Auletta wrote that Williams had agreed to a suspension but “wanted a declaration by NBC that he would return as an evening-news anchor.” NBCUniversal CEO Steve Burke, “torn between wanting to take a hard line and feeling compassion for Williams,” sought Brokaw’s counsel on the matter. After Brokaw indicated to Burke that he was “concerned about the effects of Williams’s actions on the reputation of the rank and file in the news division,” Burke decided to make the suspension “non-negotiable.”
According to Auletta, Brokaw, who preceded Williams as Nightly News anchor, believed that David Bloom, who died in April of 2003 while covering the Iraq war, was “NBC’s greatest news asset; he thought Williams was a skilled broadcaster but that he was inclined toward self-aggrandizement.”
From Auletta’s post (bolding added):
NBC had begun a probe, led by the network’s investigations editor, Richard Esposito, which, though not complete, had already uncovered “more than one issue of Brian exaggerating,” according to one of the sources.

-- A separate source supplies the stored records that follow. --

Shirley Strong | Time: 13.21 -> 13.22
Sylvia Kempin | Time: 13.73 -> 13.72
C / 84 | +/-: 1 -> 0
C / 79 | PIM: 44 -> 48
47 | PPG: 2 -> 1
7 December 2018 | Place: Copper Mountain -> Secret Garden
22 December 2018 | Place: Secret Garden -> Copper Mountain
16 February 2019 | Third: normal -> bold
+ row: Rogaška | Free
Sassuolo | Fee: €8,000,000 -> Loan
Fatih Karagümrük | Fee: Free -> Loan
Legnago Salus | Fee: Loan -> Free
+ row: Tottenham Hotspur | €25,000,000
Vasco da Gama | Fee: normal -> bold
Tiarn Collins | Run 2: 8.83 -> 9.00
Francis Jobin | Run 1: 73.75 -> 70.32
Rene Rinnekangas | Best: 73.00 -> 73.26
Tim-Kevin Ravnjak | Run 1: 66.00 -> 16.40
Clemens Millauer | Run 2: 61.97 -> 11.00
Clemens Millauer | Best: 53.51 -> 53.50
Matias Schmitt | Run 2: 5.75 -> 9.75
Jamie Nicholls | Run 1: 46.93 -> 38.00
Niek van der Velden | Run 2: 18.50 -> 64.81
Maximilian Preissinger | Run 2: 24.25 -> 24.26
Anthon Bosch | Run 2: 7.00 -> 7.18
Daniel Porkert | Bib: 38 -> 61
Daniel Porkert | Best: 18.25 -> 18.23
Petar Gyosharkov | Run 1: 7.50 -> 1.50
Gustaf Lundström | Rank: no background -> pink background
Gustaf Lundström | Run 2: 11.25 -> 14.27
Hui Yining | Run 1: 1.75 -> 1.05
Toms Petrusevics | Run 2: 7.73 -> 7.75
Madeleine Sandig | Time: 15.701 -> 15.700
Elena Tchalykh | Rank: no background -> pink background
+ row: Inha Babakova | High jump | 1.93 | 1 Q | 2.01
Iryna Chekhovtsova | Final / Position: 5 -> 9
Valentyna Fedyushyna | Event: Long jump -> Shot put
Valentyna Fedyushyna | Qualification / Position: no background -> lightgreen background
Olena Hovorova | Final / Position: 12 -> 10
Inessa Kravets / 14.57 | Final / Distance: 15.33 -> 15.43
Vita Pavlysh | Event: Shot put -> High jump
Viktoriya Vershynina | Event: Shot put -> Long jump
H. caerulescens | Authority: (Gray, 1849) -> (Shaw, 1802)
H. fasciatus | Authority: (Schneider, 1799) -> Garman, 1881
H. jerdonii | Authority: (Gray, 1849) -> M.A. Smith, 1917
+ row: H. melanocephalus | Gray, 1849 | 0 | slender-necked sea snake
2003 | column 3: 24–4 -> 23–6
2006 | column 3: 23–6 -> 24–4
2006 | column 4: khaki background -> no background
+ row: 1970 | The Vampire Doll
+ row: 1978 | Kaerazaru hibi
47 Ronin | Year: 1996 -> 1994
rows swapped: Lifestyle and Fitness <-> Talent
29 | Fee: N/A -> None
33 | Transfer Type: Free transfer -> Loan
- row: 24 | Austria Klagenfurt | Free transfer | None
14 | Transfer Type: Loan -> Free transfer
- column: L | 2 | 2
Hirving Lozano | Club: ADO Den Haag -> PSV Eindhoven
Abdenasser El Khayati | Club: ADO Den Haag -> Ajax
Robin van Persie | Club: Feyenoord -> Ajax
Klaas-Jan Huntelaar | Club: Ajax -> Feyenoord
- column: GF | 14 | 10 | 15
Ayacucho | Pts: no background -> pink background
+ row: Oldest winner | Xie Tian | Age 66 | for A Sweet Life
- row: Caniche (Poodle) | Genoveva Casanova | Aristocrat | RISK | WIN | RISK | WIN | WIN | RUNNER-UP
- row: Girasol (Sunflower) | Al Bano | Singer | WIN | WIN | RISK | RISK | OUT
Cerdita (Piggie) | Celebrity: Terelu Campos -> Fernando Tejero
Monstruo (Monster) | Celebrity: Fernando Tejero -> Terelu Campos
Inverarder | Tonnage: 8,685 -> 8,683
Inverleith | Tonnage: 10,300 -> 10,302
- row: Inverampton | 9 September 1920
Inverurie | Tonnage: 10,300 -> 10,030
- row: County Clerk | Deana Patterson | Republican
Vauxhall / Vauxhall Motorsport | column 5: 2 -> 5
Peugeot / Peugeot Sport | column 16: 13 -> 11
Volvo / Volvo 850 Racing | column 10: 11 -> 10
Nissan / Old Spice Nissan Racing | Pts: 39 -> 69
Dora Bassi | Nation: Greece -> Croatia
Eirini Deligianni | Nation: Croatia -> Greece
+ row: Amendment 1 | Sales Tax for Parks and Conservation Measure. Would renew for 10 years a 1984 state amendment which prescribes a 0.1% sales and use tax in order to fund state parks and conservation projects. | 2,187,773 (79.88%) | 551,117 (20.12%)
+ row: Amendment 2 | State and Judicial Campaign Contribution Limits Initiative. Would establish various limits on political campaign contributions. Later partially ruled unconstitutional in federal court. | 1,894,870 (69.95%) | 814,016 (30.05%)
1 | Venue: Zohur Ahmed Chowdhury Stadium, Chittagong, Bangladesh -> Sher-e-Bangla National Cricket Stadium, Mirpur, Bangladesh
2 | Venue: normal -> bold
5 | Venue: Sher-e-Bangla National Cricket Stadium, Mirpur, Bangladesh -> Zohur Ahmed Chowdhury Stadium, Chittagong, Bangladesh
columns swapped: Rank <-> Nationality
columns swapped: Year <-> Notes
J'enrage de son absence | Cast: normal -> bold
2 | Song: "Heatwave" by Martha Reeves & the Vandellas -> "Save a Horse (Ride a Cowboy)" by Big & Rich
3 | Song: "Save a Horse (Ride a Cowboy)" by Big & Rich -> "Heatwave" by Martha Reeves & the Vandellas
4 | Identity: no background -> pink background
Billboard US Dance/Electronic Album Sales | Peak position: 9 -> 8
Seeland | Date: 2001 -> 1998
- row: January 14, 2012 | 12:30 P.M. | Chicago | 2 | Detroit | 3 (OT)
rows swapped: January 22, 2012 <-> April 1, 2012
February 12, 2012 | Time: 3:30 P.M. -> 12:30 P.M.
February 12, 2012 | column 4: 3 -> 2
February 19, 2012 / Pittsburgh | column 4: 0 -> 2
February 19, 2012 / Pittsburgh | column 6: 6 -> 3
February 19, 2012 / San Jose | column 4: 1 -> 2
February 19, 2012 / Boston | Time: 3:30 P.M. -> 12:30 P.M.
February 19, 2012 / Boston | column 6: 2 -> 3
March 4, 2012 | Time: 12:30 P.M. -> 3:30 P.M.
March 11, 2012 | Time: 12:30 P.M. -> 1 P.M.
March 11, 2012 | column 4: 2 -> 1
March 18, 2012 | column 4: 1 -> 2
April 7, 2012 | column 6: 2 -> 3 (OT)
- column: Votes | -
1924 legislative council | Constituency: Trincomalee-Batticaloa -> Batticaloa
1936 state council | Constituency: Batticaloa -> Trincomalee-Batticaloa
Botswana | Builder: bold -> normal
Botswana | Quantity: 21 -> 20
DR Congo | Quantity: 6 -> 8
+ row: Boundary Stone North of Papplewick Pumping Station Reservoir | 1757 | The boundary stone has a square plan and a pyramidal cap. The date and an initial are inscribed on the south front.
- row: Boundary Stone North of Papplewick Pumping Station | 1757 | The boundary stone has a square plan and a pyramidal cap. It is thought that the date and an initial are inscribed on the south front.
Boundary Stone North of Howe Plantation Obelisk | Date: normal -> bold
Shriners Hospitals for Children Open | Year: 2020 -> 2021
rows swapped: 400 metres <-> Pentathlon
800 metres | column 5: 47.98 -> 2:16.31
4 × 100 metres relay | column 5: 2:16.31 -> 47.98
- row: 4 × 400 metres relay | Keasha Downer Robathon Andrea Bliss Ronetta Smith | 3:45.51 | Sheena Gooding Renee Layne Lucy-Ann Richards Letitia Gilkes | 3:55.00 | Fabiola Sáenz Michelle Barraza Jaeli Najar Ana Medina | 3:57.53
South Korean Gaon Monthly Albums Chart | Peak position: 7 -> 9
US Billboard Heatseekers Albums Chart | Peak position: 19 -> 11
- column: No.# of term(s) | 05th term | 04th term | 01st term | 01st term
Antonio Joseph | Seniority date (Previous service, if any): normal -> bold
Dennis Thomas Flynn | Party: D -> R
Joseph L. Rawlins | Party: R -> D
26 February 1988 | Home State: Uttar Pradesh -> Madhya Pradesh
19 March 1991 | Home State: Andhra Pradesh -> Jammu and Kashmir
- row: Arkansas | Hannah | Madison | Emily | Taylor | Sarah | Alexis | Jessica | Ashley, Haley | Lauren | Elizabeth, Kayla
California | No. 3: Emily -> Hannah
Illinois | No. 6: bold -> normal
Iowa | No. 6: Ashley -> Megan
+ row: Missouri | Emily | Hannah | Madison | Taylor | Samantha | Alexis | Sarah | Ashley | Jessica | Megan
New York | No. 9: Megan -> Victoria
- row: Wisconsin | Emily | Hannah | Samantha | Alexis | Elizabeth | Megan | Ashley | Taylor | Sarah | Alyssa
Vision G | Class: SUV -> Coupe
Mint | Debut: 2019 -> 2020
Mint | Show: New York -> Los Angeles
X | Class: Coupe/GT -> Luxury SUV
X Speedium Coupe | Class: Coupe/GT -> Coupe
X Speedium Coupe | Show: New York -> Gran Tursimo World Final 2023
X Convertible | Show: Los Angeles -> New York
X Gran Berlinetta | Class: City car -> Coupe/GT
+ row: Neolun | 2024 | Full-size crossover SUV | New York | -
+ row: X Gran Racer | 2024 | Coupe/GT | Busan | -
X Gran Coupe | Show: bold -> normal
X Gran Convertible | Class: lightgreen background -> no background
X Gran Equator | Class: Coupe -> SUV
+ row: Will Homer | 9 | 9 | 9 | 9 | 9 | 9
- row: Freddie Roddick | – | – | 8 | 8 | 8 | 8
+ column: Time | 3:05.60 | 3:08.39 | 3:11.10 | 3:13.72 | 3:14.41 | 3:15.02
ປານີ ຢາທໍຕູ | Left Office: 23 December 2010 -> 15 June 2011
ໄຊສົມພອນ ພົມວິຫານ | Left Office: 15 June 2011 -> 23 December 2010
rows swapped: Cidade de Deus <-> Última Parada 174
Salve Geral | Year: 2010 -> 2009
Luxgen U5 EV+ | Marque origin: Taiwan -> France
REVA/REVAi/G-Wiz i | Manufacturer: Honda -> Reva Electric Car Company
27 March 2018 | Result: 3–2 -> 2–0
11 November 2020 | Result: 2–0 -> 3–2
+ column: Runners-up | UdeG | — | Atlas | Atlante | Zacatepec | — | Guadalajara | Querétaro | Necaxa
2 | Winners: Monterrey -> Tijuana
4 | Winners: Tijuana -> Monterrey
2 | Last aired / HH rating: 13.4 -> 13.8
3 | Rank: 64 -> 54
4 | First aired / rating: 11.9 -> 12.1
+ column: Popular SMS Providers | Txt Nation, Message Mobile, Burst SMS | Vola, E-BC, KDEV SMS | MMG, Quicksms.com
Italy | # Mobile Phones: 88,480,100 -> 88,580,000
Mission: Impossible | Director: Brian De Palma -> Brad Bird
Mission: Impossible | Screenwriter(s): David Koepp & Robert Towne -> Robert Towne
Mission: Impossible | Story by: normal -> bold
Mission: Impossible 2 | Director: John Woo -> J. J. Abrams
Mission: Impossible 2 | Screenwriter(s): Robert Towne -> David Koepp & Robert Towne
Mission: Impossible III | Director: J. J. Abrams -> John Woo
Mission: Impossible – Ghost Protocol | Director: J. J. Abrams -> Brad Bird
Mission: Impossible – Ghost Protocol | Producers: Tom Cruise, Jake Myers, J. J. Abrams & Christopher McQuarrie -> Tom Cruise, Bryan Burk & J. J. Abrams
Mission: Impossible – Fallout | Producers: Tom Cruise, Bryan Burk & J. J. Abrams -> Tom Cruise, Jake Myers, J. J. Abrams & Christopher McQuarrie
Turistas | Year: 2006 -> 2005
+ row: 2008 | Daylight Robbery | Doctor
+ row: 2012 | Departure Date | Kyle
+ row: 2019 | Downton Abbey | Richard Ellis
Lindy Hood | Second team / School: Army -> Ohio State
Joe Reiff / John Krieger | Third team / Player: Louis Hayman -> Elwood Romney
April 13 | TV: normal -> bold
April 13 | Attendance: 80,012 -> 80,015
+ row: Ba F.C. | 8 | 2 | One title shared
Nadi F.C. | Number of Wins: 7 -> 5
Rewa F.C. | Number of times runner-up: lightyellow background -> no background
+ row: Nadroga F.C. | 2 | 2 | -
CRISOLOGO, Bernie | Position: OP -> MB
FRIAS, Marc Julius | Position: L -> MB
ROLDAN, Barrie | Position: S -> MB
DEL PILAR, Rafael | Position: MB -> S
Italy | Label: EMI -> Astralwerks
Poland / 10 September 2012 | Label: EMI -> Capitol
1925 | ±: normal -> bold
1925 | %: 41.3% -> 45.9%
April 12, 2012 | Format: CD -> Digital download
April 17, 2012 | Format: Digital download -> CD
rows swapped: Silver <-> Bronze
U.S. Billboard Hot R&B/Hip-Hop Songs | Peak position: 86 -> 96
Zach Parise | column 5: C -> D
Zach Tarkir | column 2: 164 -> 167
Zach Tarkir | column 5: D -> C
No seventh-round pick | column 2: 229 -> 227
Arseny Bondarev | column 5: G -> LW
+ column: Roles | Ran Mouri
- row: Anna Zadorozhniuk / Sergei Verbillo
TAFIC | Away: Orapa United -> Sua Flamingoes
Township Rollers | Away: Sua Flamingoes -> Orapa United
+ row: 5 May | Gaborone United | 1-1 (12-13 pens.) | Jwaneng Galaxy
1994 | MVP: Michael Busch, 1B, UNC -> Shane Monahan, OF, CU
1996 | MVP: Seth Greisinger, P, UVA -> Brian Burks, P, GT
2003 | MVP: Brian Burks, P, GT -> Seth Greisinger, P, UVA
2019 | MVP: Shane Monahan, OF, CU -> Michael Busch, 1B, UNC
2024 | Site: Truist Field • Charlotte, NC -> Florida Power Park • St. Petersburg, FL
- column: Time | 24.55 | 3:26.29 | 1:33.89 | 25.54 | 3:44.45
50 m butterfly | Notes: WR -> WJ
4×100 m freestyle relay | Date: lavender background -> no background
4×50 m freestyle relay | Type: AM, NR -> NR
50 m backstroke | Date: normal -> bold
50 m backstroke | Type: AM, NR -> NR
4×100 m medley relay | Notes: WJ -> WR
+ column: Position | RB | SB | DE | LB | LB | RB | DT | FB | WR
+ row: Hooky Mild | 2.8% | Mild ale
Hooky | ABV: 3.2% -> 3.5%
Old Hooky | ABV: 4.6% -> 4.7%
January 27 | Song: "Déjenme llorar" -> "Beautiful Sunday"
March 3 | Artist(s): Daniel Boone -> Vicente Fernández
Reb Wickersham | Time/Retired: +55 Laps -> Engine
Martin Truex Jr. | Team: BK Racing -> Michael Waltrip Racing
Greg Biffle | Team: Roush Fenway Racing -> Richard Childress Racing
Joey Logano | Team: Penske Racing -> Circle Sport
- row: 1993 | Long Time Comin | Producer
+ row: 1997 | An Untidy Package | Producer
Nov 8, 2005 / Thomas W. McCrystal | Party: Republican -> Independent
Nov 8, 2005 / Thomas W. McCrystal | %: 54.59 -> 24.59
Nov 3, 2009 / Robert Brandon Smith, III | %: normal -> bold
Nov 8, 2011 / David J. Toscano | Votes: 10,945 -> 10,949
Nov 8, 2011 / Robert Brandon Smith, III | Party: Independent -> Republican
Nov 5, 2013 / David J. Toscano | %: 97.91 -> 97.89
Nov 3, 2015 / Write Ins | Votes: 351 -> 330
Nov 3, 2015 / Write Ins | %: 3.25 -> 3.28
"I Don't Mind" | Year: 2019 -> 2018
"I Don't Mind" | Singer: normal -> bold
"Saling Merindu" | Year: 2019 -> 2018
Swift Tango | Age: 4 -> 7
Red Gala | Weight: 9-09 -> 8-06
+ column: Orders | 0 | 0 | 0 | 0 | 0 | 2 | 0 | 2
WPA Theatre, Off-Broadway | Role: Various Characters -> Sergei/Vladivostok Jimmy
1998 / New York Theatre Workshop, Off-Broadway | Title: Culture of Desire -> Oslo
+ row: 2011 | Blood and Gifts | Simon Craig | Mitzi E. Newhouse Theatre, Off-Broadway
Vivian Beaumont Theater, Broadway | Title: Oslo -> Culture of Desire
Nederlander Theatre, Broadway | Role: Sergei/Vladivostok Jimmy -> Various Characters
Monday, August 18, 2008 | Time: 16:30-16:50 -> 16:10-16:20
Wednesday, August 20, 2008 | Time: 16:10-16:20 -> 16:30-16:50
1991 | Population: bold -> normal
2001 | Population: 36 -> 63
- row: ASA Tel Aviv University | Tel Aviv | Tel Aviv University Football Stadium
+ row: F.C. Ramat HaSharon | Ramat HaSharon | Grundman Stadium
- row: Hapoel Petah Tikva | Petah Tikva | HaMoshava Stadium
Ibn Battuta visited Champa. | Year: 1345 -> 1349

Williams said that he realized the lameness of his apology, made last week, for “exaggerating” the dangers that he encountered in Iraq, in 2003. He assured NBC’s chief executive, Steve Burke, he would look into the camera and offer a compelling explanation of his lapse.
The second conferee said that Williams and his attorney were willing to accept a suspension, but that Williams wanted a declaration by NBC that he would return as an evening-news anchor. Burke, the conferee says, was torn between wanting to take a hard line and feeling compassion for Williams. Brokaw, who turned seventy-five last week, cancelled a Caribbean vacation to heed Burke’s request for advice. Brokaw was concerned about the effects of Williams’s actions on the reputation of the rank and file in the news division.
On Tuesday, Burke summoned Williams and told him that the suspension was non-negotiable.
…Even after he retired as an anchor, a decade ago, Brokaw was often consulted by the two network presidents who succeeded Wright, Jeff Zucker and Burke. Brokaw saw the correspondent David Bloom, who died in 2003, as NBC’s greatest news asset; he thought Williams was a skilled broadcaster but that he was inclined toward self-aggrandizement…
Williams has been suspended for six months without pay. His Connecticut home is not Elba, but it may as well be. There is no reason to believe that his plummeting trust ratings will rise. NBC’s evening newscast will likely fall out of first place, instigating a frantic search for a replacement. As Williams “exaggerated” what happened to his helicopter, so it could be said that NBC is exaggerating its expectation that he will return.